Occasionally we actually need the coordinates of a vector in row-vector format, in which case we can represent that by transposing a column vector. For example, if $u$ and $v$ are vectors (that is, column vectors), then the usual inner product of $u$ and $v$ can be written $u^T v$, evaluated as the product of a $1\times n$ matrix with an $n \times 1$ matrix. Note that if $u$ is a (column) vector, then $u^T$ really is a row vector and can (and should) legitimately be written as $\langle u_1, u_2, \ldots, u_n \rangle$.

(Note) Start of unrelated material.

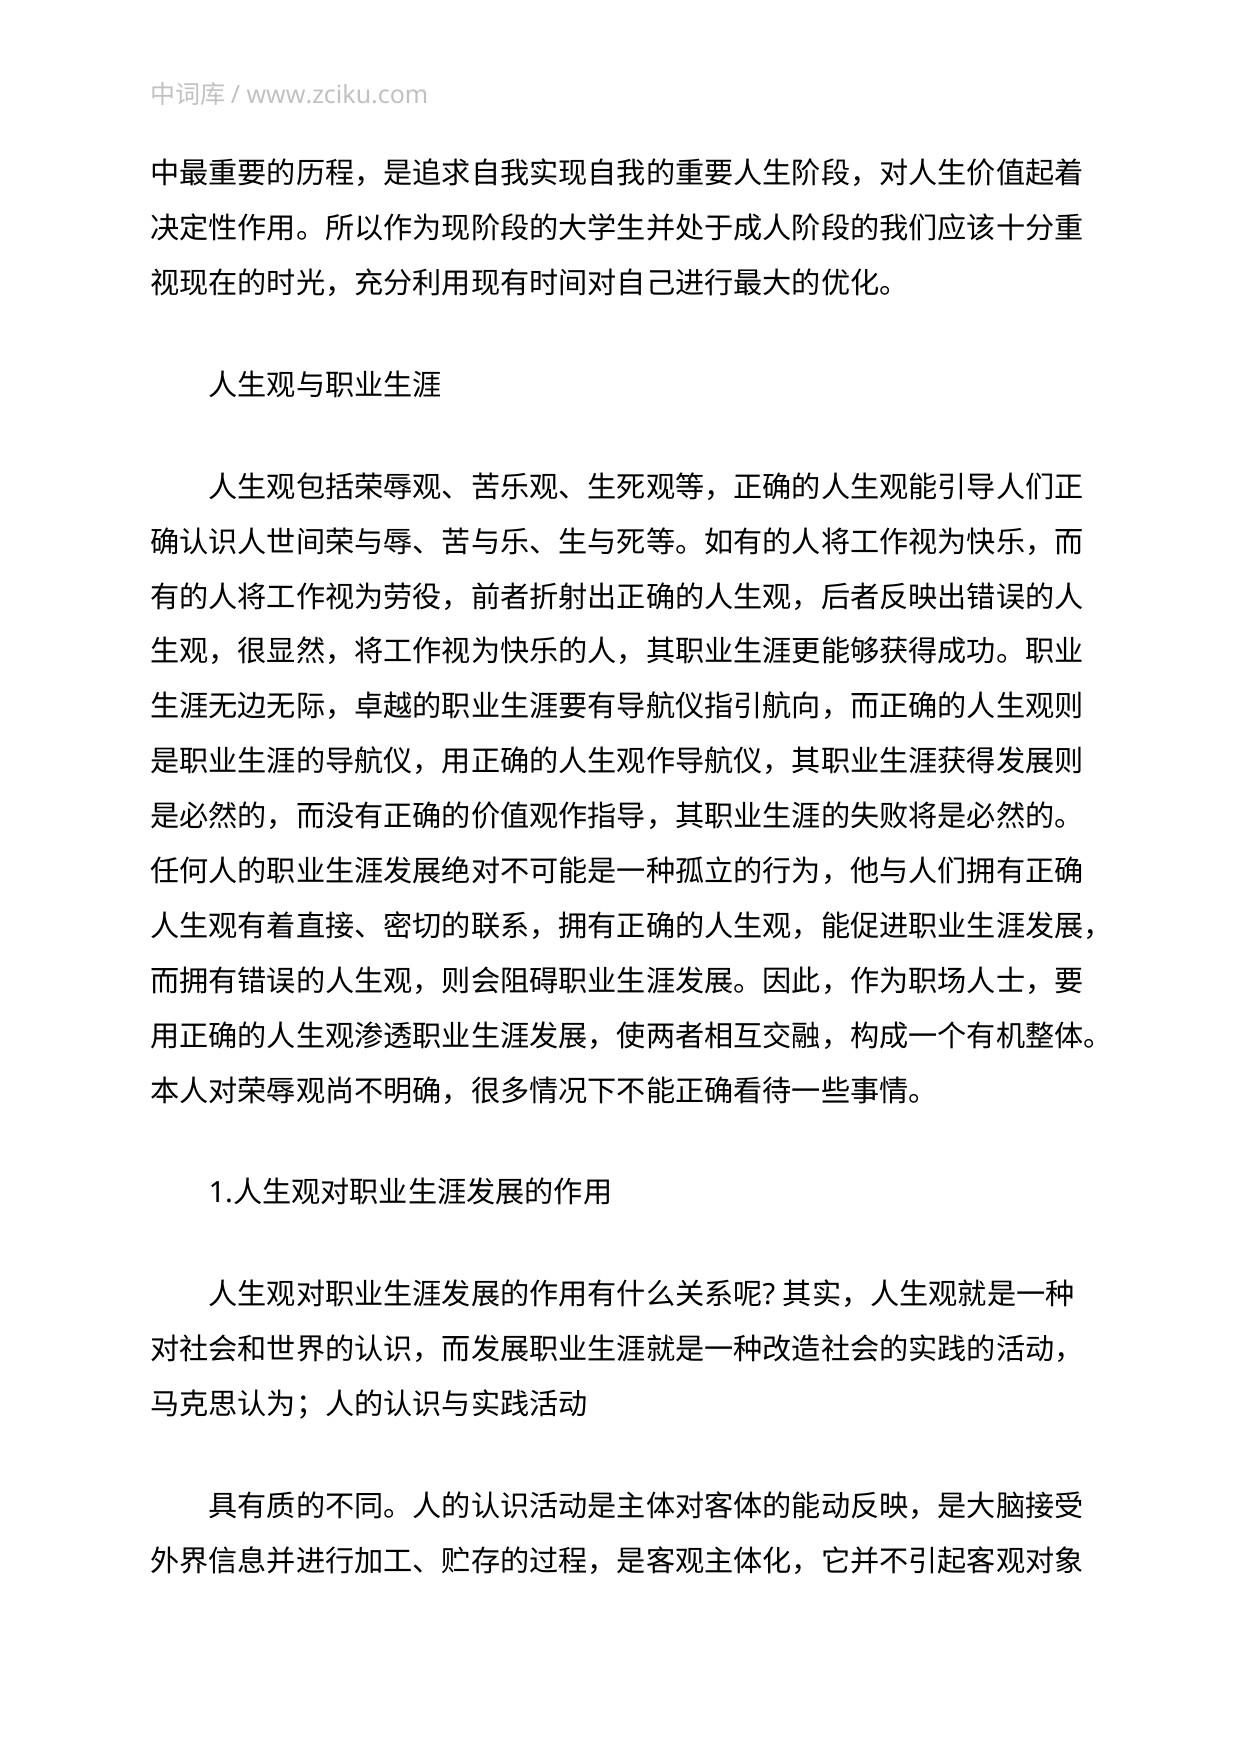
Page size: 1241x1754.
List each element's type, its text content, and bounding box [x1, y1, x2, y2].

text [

This all works out quite neatly and conveniently when people are careful and precise in how they write things. At a deeper and more abstract level you can formalize these ideas as shown in another answer. (My answer here is relatively informal, intended merely to give a sense of why people think of the column vector as "the" representation of an abstract vector.)
When people are not careful and precise it may help to say to yourself sometimes that the transpose of a certain vector representation is intended in a certain context even though the person writing that representation neglected to indicate it.